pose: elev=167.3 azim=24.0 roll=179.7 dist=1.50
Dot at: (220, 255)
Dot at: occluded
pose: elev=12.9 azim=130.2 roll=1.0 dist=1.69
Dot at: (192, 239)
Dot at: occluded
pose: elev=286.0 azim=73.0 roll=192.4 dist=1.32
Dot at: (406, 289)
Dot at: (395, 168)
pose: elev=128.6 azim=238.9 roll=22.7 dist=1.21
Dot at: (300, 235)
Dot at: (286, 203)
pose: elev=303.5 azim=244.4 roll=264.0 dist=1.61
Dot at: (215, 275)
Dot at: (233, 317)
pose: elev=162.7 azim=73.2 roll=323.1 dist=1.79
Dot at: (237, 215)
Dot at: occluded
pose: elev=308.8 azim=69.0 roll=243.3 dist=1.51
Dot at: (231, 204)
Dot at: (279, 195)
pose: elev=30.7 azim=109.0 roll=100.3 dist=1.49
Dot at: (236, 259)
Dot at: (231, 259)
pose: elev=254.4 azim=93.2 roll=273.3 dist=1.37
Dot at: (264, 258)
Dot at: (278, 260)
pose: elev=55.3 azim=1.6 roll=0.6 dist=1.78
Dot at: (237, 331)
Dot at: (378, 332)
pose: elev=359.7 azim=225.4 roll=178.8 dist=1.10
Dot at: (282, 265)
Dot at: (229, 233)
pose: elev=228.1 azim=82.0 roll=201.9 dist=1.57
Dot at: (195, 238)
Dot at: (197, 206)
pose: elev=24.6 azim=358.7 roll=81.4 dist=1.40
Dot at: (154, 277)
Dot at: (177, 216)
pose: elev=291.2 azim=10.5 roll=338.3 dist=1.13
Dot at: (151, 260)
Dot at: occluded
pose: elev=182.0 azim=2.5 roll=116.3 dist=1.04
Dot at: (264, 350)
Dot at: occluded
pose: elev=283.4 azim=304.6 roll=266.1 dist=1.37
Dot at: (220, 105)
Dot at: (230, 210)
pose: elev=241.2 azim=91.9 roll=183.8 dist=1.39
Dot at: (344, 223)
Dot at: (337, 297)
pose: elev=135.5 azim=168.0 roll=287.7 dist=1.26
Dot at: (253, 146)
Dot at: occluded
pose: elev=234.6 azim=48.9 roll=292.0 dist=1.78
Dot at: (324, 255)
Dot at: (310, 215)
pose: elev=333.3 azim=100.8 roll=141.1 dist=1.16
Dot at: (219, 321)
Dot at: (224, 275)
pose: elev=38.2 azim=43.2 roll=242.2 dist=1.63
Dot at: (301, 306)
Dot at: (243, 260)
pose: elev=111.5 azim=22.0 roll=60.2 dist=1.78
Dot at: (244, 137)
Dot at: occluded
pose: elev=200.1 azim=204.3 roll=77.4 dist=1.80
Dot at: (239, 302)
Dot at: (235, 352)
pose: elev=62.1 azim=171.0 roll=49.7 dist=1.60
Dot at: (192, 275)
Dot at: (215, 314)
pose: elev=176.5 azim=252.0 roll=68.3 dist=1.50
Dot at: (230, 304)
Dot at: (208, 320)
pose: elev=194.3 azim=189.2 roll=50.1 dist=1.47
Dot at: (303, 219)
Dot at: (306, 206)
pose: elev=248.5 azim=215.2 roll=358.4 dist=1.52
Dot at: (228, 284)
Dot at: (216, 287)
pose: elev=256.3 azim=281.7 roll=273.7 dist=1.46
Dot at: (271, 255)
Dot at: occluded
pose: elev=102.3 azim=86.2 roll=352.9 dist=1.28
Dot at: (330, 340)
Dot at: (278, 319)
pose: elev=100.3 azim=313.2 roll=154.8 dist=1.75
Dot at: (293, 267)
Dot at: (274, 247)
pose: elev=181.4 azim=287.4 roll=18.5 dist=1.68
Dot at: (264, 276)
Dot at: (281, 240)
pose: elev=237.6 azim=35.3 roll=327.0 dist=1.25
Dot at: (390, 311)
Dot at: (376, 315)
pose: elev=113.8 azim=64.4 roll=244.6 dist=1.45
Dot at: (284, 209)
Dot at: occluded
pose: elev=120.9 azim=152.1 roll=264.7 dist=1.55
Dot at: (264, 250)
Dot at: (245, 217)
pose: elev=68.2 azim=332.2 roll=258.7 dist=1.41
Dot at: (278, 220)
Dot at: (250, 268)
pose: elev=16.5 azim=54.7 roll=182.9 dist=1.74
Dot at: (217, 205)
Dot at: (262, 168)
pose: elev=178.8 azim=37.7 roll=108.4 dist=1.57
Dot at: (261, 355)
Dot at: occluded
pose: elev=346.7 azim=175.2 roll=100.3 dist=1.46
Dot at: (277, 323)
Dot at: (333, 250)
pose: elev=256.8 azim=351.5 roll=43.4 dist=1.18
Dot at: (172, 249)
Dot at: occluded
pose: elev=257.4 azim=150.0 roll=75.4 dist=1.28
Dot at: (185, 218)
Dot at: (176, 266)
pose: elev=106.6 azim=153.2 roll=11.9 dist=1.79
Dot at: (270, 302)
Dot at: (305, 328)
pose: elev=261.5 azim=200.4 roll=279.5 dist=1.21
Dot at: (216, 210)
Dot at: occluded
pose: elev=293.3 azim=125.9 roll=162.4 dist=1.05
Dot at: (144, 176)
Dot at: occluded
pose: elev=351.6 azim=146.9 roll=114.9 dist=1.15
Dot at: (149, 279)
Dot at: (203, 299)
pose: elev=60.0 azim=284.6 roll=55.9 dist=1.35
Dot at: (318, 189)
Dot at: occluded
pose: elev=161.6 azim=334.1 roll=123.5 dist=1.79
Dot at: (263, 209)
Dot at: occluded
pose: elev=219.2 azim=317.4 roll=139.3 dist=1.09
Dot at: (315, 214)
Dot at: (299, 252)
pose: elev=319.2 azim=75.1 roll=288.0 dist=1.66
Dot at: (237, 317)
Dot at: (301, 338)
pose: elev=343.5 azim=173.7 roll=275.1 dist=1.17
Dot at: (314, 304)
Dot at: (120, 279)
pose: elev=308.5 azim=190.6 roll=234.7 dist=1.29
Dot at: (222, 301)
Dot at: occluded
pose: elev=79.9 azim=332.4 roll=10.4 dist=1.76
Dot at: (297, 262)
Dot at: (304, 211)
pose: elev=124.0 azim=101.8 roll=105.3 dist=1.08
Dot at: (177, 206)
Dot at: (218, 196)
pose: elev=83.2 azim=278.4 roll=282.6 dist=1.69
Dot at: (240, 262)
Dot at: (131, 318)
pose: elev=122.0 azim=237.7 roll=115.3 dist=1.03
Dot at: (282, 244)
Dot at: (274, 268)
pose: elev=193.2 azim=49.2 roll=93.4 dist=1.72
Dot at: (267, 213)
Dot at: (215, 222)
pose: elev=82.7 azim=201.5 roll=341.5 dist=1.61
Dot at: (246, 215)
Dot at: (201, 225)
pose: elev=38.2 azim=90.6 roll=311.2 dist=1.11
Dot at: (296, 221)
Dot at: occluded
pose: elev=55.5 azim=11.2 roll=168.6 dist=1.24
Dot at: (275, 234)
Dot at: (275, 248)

***

Task instructions: Write out verbatim the entry lines from the one containing "pose: elev=257.4 azim=150.0" through the one containing "Dot at: (305, 328)", inclusive.

Problem solution:
pose: elev=257.4 azim=150.0 roll=75.4 dist=1.28
Dot at: (185, 218)
Dot at: (176, 266)
pose: elev=106.6 azim=153.2 roll=11.9 dist=1.79
Dot at: (270, 302)
Dot at: (305, 328)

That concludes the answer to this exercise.